Depuis le 24 février 2008, date où Raul Castro a hérité du titre officiel de président de la république cubaine, les médias occidentaux ont enchéri leur discours du terme « changements », comme si la survie des idéaux socialistes de 12 millions de cubains dépendait de la famille Castro. Les riches cubano-américains de l’extrême droite à Miami qui espèrent un jour remettre la main sur leurs anciennes propriétés seront bien déçus!
En ce qui concerne la possibilité pour un cubain de posséder un téléphone portable et d’accéder à internet, il est faux d’affirmer qu’avant février 2008 cela était interdit. Aucune loi n’a jamais existé qui empêche un cubain d’acheter un ordinateur, ni quelque possession que ce soit. Les écoles, les hôpitaux et toutes les autres institutions publics sont priorisée lorsque vient le temps de distribuer du matériel aussi précieux et rare que des ordinateurs. Car effectivement il existe des pénuries de marchandise à Cuba et il est difficile pour un cubains d’obtenir certains articles de consommation, mais il serait hypocrite de prétendre que ces manques sont issus d’une volonté politique. Ces carences sont plutôt attribuables à l’embargo commercial et financier imposé par les États-Unis depuis 1962. L’accès à internet est rare, justement parce que les étasuniens refusent à Cuba l’utilisation de leur réseau de câble à fibres optiques sous-marin, obligeant les cubains à se tourner vers un accès via satellite qui est beaucoup plus dispendieux.
D’où vient donc cette manie de vouloir démoniser le communisme et la famille Castro? Pourquoi ne pas chercher à voir plus loin que ces dogmes ressassés et dépourvus d’argumentations que nous servent les médias traditionnels?
Vous atteignez dans votre article le comble de l’absurdité, en qualifiant de « grande influence sur l’île » le blocus économique étasunien imposé sur Cuba, tout en stipulant juste avant dans la même phrase que « les Etats-Unis n’ont probablement pas de plan pour déstabiliser le régime castriste ».
Sachez tout d’abord que l’embargo étasunien sur Cuba, dès son élaboration en 1960, a eu pour but premier de déstabiliser la nation. Dans cette affirmation, je ne me base pas sur les dires de la famille Castro, ni sur une quelconque propagande communiste, mais bien sur des faits réels et vérifiables. Dans un document du 6 avril 1960 (déclassé en 1991), soit un an avant l’invasion organisée par les États-Unis contre Cuba, Lester Dewitt Mallory, alors secrétaire d’État adjoint aux Affaires interaméricaines, écrivait dans un mémorandum discuté à une réunion dirigée par le président en personne : « Il n’existe pas d’opposition politique efficace à Cuba ; le seul moyen prévisible dont nous disposons donc aujourd’hui pour réduire le soutien interne à la Révolution, c’est le désenchantement et le découragement basés sur l’insatisfaction et les difficultés économiques. Il faut utiliser au plus tôt tous les moyens concevables pour miner la vie économique cubaine, refuser de l’argent et des livraisons au pays en vue de réduire les salaires réels et monétaires, ce qui provoquerait la faim, le désespoir de la population et le renversement du gouvernement. »

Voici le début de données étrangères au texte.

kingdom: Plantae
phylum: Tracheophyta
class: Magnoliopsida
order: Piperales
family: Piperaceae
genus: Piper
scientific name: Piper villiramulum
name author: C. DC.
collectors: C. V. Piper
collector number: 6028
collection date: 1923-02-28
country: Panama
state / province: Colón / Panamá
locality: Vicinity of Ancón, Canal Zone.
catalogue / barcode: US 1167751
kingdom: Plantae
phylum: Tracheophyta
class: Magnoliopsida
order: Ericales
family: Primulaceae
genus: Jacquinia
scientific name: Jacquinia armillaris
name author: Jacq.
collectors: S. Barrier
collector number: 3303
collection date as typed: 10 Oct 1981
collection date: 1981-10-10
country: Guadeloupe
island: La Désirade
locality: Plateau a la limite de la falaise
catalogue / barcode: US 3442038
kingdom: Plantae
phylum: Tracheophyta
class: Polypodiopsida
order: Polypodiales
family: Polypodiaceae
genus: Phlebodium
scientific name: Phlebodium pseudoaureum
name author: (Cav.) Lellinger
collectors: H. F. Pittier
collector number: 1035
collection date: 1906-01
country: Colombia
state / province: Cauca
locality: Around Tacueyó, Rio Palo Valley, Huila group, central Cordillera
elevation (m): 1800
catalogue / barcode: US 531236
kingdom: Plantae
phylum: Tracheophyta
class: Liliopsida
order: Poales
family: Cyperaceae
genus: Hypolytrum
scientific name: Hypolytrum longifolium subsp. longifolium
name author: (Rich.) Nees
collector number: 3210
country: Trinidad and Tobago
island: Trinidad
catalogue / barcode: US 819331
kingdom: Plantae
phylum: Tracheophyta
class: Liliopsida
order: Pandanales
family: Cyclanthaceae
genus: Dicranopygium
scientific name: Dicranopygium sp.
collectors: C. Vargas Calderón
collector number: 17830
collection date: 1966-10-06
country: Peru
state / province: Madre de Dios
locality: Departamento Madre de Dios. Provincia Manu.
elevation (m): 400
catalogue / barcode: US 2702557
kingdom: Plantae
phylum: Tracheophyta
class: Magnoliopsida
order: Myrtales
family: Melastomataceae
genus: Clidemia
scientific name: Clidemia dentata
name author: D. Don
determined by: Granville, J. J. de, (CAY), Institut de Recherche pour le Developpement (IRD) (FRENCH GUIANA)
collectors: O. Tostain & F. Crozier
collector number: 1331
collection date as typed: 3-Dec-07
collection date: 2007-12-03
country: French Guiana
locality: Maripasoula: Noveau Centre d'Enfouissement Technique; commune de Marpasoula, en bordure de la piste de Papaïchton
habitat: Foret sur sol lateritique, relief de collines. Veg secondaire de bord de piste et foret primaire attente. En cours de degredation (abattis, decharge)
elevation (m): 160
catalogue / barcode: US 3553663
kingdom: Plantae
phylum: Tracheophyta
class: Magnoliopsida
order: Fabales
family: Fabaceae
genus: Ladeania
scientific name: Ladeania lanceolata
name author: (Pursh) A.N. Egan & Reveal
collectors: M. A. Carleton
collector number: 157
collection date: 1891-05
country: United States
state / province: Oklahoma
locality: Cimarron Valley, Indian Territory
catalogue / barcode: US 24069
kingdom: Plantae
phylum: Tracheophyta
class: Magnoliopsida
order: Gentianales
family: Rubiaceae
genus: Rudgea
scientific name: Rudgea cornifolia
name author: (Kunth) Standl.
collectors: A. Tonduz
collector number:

Sachez également que les dommages économiques de l’embargo étasunien infligé au peuple cubain ont été calculés à ce jour à plus de 89 milliards de dollars selon un rapport officiel des autorités cubaines aux Nations Unis. Cet embargo est maintenu à rebours de la volonté formelle de la communauté internationale, puisqu’une résolution des Nations Unis sur la nécessité de le lever a été votée à la quasi-unanimité en octobre 2007, et cela pour la 16ième année consécutive. Ramsey Clark, l’ex-secrétaire à la justice des États-Unis, pour ne citer qu’un des nombreux intellectuels et personnalités qui s’élèvent contre l’embargo, a déclaré : « Le gouvernement des États-Unis est seul, défiant la volonté des nations du monde, dans la mise en œuvre de ce crime contre l'humanité. Il agit dans l'intérêt d'une poignée de groupes économiques qui veulent s'approprier les richesses de Cuba et appauvrir le peuple cubain dont la révolution apporta la santé, les libéra de la misère et apporta aussi une éducation universelle partagée avec les pauvres de la planète. Cessez cette honte. »
La principale source à laquelle réfère les affirmations contenus dans votre article, notamment en matière de droits humains à Cuba, est nul autre que Reporters sans frontières, l’organisation en tête de peloton en termes de propagande anti-castriste. Un conseil chère Madame Vadnais, avant de statuer naïvement comme véridique une information, il serait plus adéquat d’en vérifier l’impartialité.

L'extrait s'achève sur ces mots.